This is day one.
It rained this morning. The freezing kind of rain. I cried the whole way to work. Also, I stepped in cat vomit, both feet, with my socks on. It was gross but I hope it means I will have good fortune coming my way.
I have nice co-workers and as usual they’ve succeeded to brighten my melancholy demeanor. Which is cool when everything else about work blows. Nothing about my job is distracting me from everything that is defining this chapter of my life.
I’m rather upset that this is the case. Isn’t that the point of work? To be nothing more but a detraction from the real issues in life. Yet, it proves to just create more avenues to exhaust my thoughts about my life. Just publicly rather then privately on my couch.
All the hormones that my body is filtering through my blood and the pains of being a seemingly fertile woman dealing with infertility is something that my inner self likes to dwell on.
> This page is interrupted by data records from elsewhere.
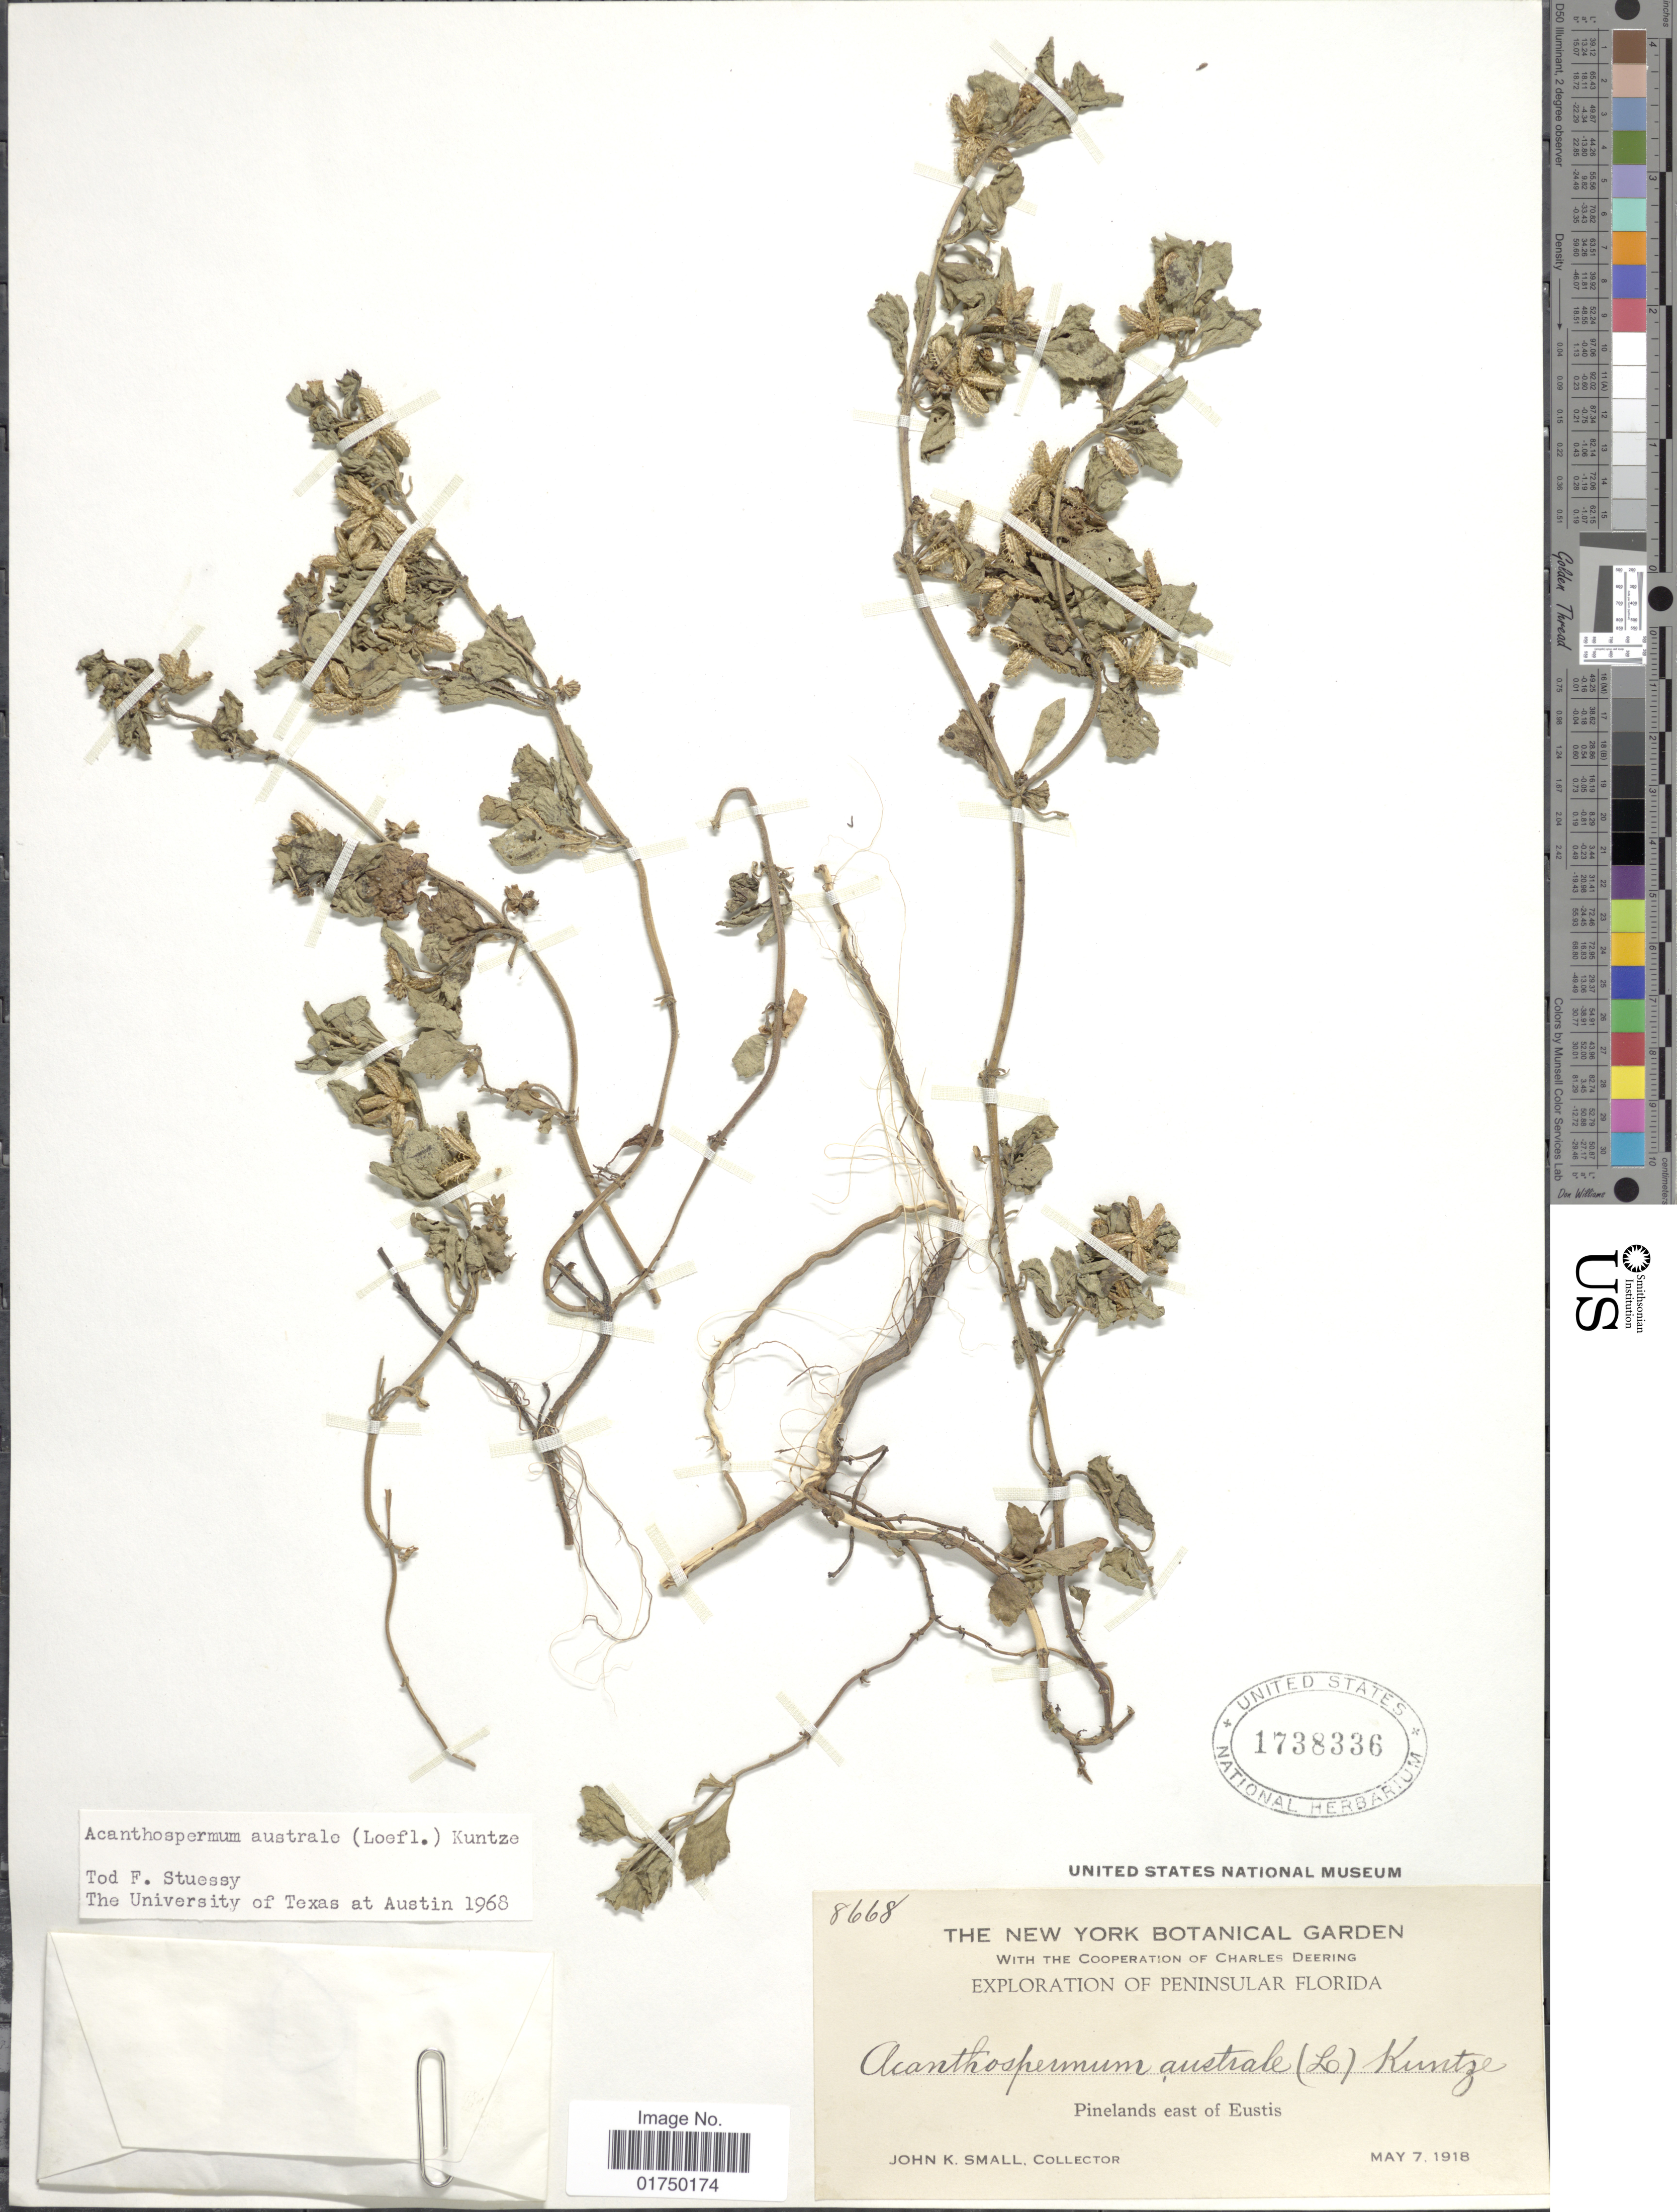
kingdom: Plantae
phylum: Tracheophyta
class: Magnoliopsida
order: Asterales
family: Asteraceae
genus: Acanthospermum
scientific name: Acanthospermum australe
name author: (Loefl.) Kuntze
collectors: J. K. Small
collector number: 8668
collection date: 1918-05-07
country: United States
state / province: Florida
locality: Peninsular Florida. Pinelands east of Eustis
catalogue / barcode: US 1738336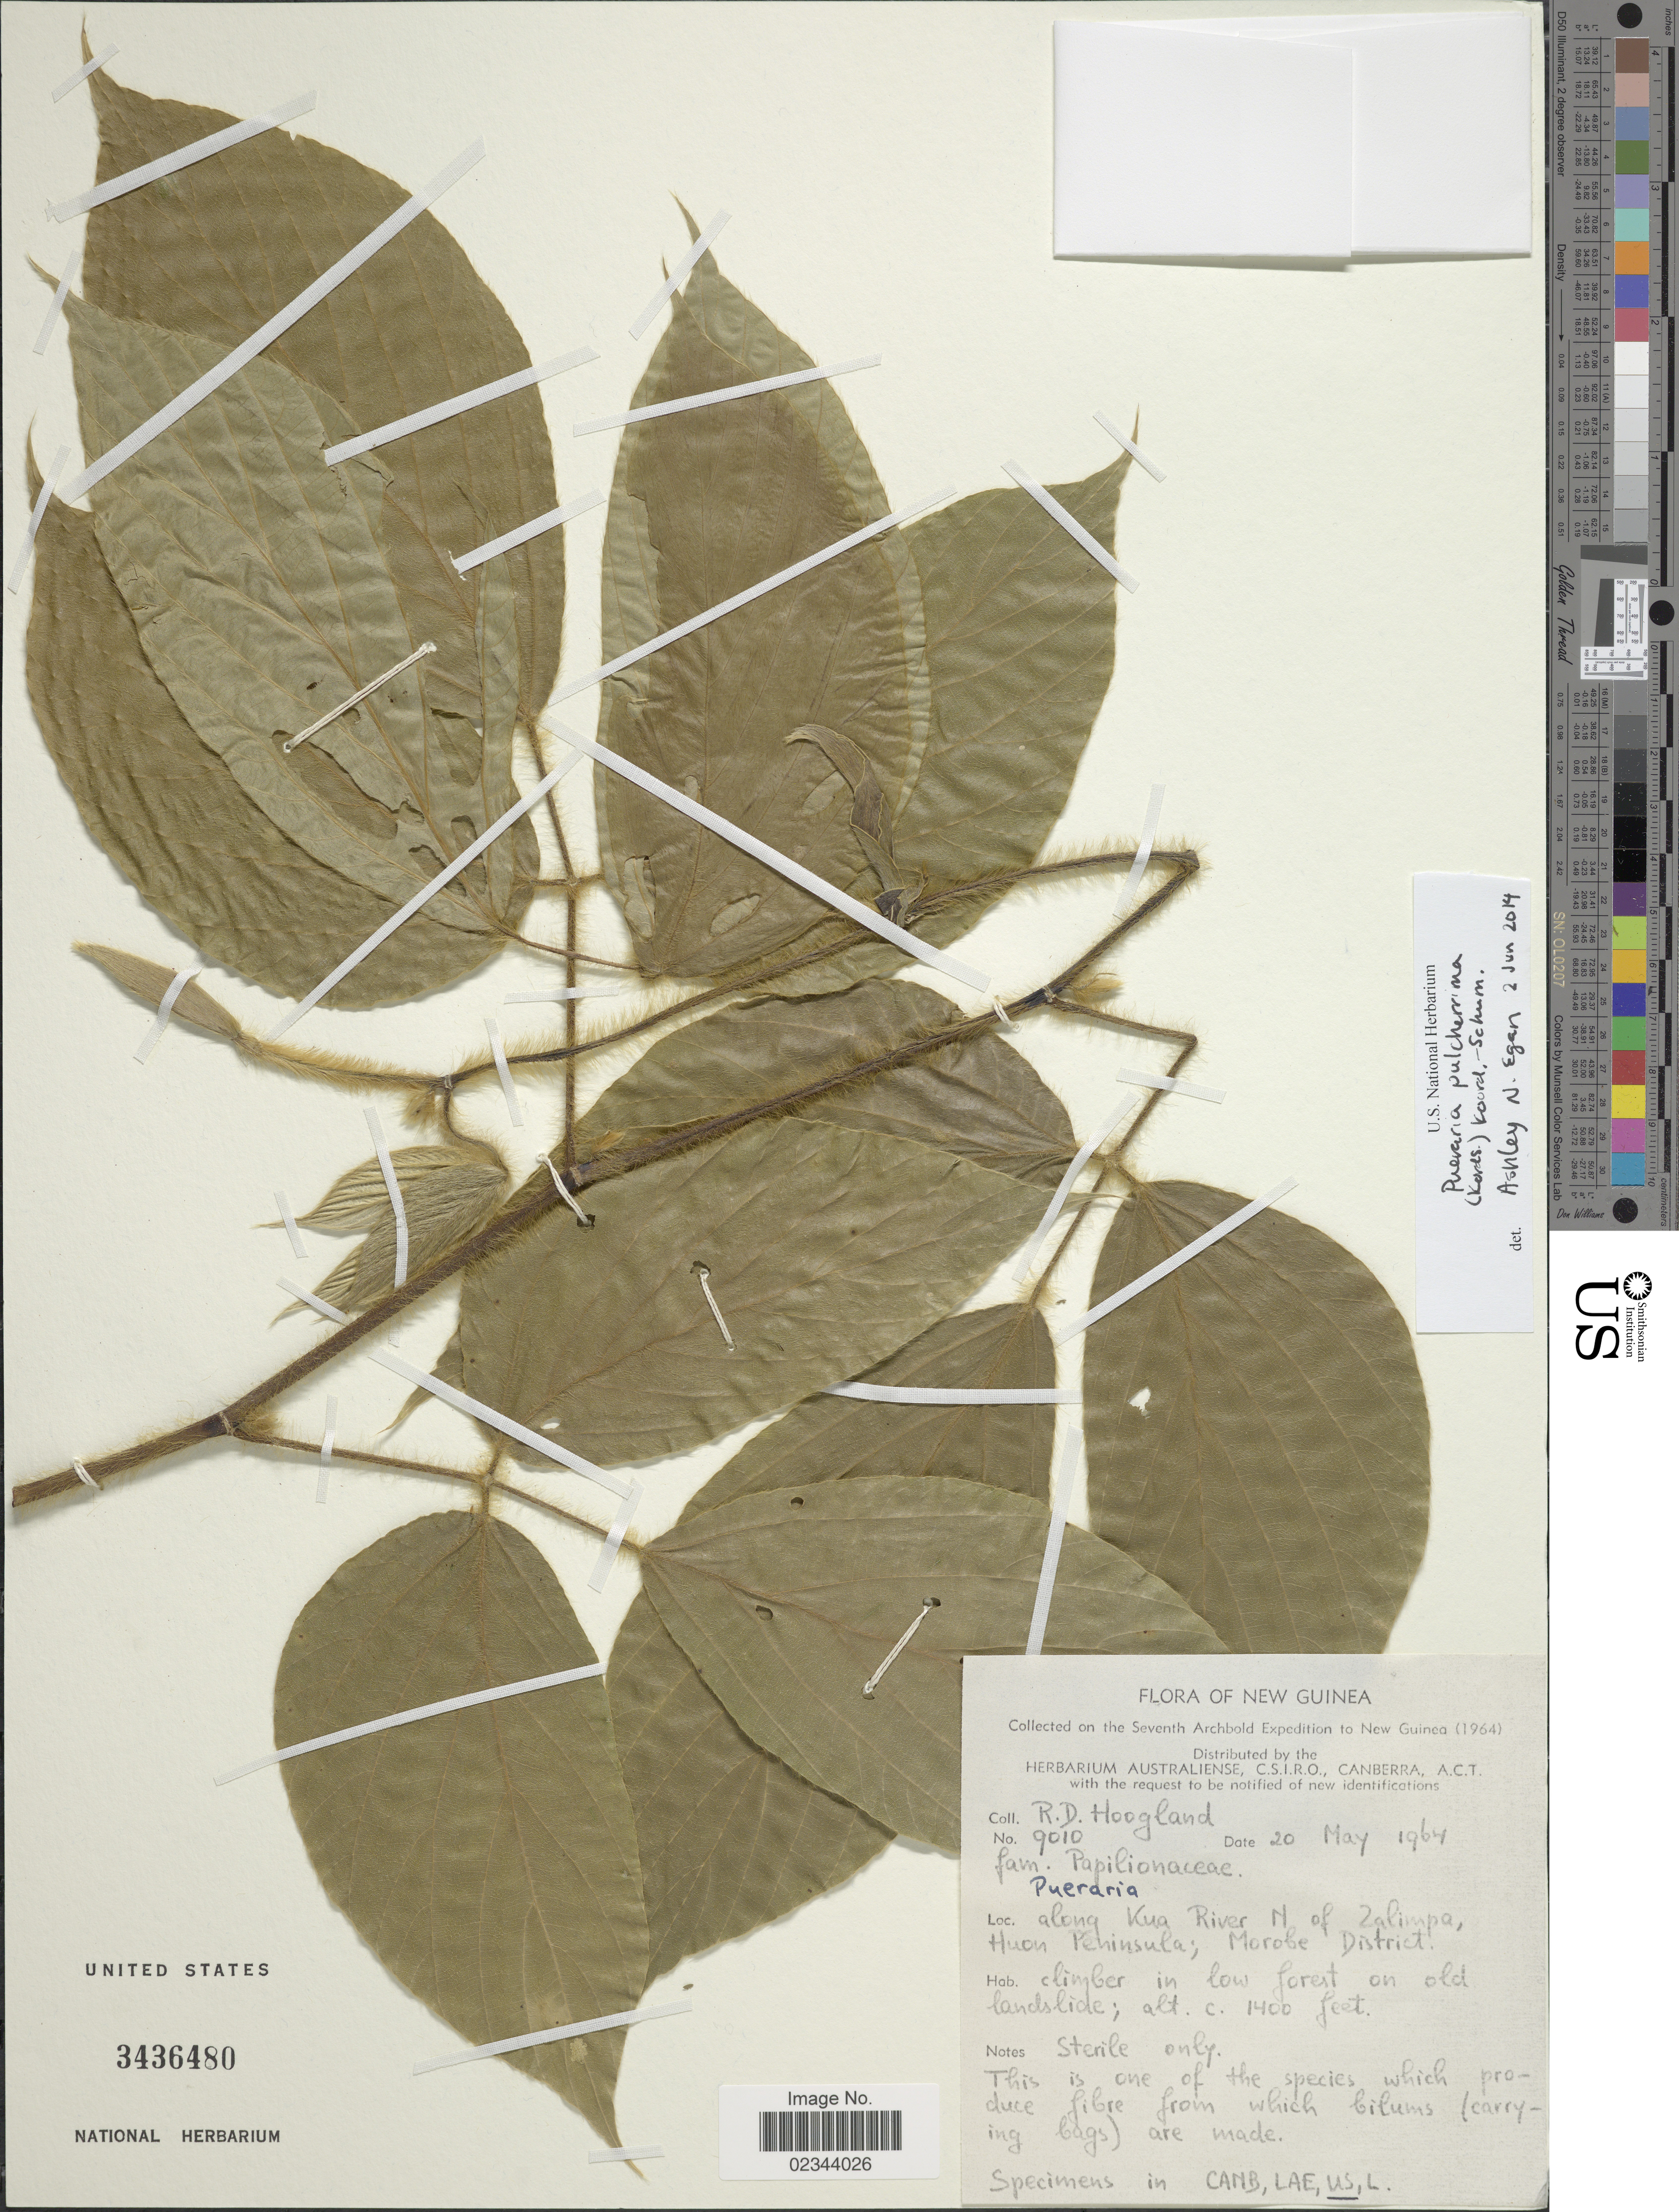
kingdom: Plantae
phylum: Tracheophyta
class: Magnoliopsida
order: Fabales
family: Fabaceae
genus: Pueraria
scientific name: Pueraria pulcherrima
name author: (Koord.) Koord.-Schum.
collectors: R. D. Hoogland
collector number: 9010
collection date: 1964-05-20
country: Papua New Guinea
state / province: Morobe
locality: New Guinea. along Kua River, N of Zalimpa, Huon Peninsula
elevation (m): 427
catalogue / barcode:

So much inner turmoil that I feel myself struggling with everything that is coming my way as of late. Small irritations can solicit dramatically powerful reactions. Watch out. Baby hungry is the worst kind of hangry…I’m bahangry.
The process during these beginning days are slow. Each piece of information comes with a slew of emotions that range from sadness to excitement to shock to anger to peace to fear, etc.
Today, I feel anxiety over getting to the next step and then the next and the next. My mind likes to plan and my heart is tired of waiting. What I have wanted for many years is finally here. But still so far away.
Being that today is cycle day one, I am placing an inquiry for a miracle which is required for what I am taking on in the next few weeks. IVF miracles.
Tonight I will pray. Pray until I can’t do anything else but to stand up again and make it through another day. Right now I’m not sure how I will get through each day other than taking them as they come.
Thinking about, talking about, and worrying about something is not the same as praying about it. So, that is what I plan to do. I will report back tomorrow. One day closer to the family my heart craves.